Economists typically say every recession is different in its own way, but recoveries are all alike, namely that they are driven by the housing sector and consumer spending.
If so, this recovery may be on very shaky ground.
Consumer spending, which roughly accounts for 70 percent of economic activity, and housing, about 20 percent of GDP, have been hit with the equivalent of 100-year storms.
"Is the consumer back in the game? No, not yet," says John J. Castellani, chief economist and president of the business roundtable.
"When we look at our members who are tied to the housing market, they are nowhere near a recovery, while our [consumer products] companies are still moving to downscale."
Those companies are doing business in a very different landscape than that of three years ago or in past recovery periods.

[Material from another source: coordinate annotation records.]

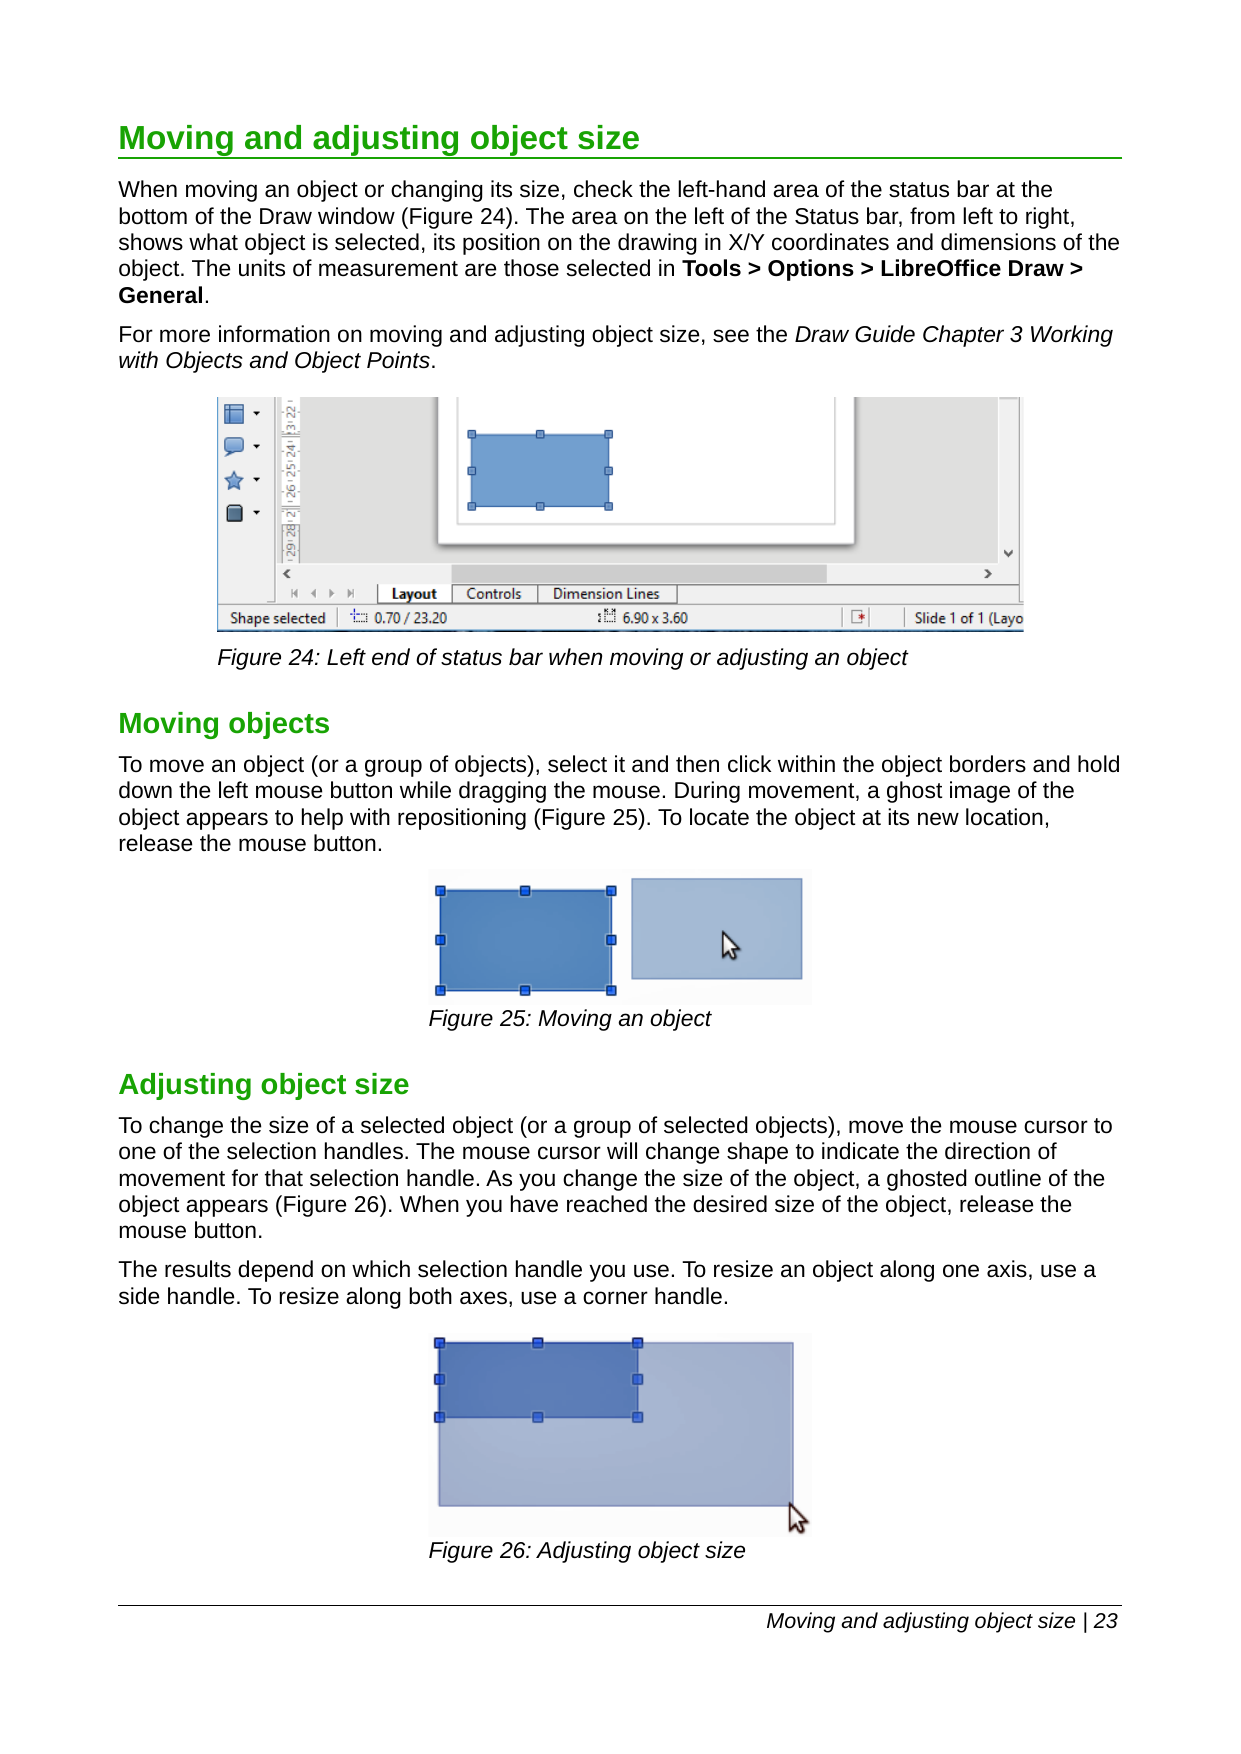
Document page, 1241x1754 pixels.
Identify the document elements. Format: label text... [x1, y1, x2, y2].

text When moving an object or changing its size, check the left-hand area of the status bar at the bottom of the Draw window (Figure 24). The area on the left of the Status bar, from left to right, shows what object is selected, its position on the drawing in X/Y coordinates and dimensions of the object. The units of measurement are those selected in Tools > Options > LibreOffice Draw > General. [118, 176, 1122, 308]
picture [217, 397, 1024, 632]
picture [428, 1333, 813, 1537]
subtitle Moving and adjusting object size [118, 118, 1122, 157]
subtitle Moving objects [118, 706, 1122, 739]
text The results depend on which selection handle you use. To resize an object along one axis, use a side handle. To resize along both axes, use a corner handle. [118, 1256, 1122, 1309]
text For more information on moving and adjusting object size, see the Draw Guide Chapter 3 Working with Objects and Object Points. [118, 321, 1122, 373]
text To move an object (or a group of objects), select it and then click within the object borders and hold down the left mouse button while dragging the mouse. During movement, a ghost image of the object appears to help with repositioning (Figure 25). To locate the object at its new location, release the mouse button. [118, 751, 1122, 857]
picture [428, 869, 813, 1005]
subtitle Adjusting object size [118, 1067, 1122, 1100]
text Figure 24: Left end of status bar when moving or adjusting an object [217, 643, 1023, 670]
text Figure 25: Moving an object [428, 1005, 812, 1031]
text Figure 26: Adjusting object size [428, 1537, 812, 1563]
text To change the size of a selected object (or a group of selected objects), move the mouse cursor to one of the selection handles. The mouse cursor will change shape to indicate the direction of movement for that selection handle. As you change the size of the object, a ghosted outline of the object appears (Figure 26). When you have reached the desired size of the object, release the mouse button. [118, 1112, 1122, 1244]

Between June 2007 and December 2008, for instance, inflation-adjusted personal wealth fell by 22.8 percent — the most since the Federal Reserve began collecting data almost 60 years ago. Some $6 trillion in housing wealth alone was lost in 2008. Consumer spending shrank for two consecutive quarters for the first time in half a century.
"Consumers simply have to retrench, save more, spend less," says David Jones of DMJ Advisors. "That in itself will give us a much slower, longer and uneven recovery."
No wonder, then this recovery is looking more like the exception rather than the rule.
"In previous recessions, with stimulus programs, orders in housing get underway, they start to create a little confidence, banks start to lend more, consumers start to borrow more, " says Barbara Marcin, a portfolio manager with Gameco Investors. "I don't think there are any signs of that."
Though housing may be showing signs of stabilizing recently, skeptics say that hardly means a near-term rebound.
Housing starts, as well as new and existing home sales, have all posted three consecutive monthly gains, but those all followed ultra-depressed levels in January, and are basically back where they were six months ago. New data this week is likely to reflect that mixed picture.
"I don’t think it's fair to make a lot out of it," says Gerald M. Howard, CEO of the National Association of Home Builders. "It shows we hit bottom or may have hit bottom."
New home sales, as of June, are half of what they were in 2007; housing starts are 30 percent of what they were at their 2006 peak. Existing home sales, which are benefiting by a sugar-high boom in foreclosures, are running 25 percent below their 2006 high and are still lower than a year ago. Prices are down 15 percent from a year ago.
Howard says if there is a housing recovery underway, "it is very one dimensaional," driven by lower-end, first-time homebuyers, which doesn't have a "ripple effect" on the economy.
Retail sales, which disappointed in July, are at mid-2005 levels, way off their 2007 peak. Spending on furniture and household furnishings is back to where it was in 2001. The building and garden materials category is at a five-year low; autos an 11-year low.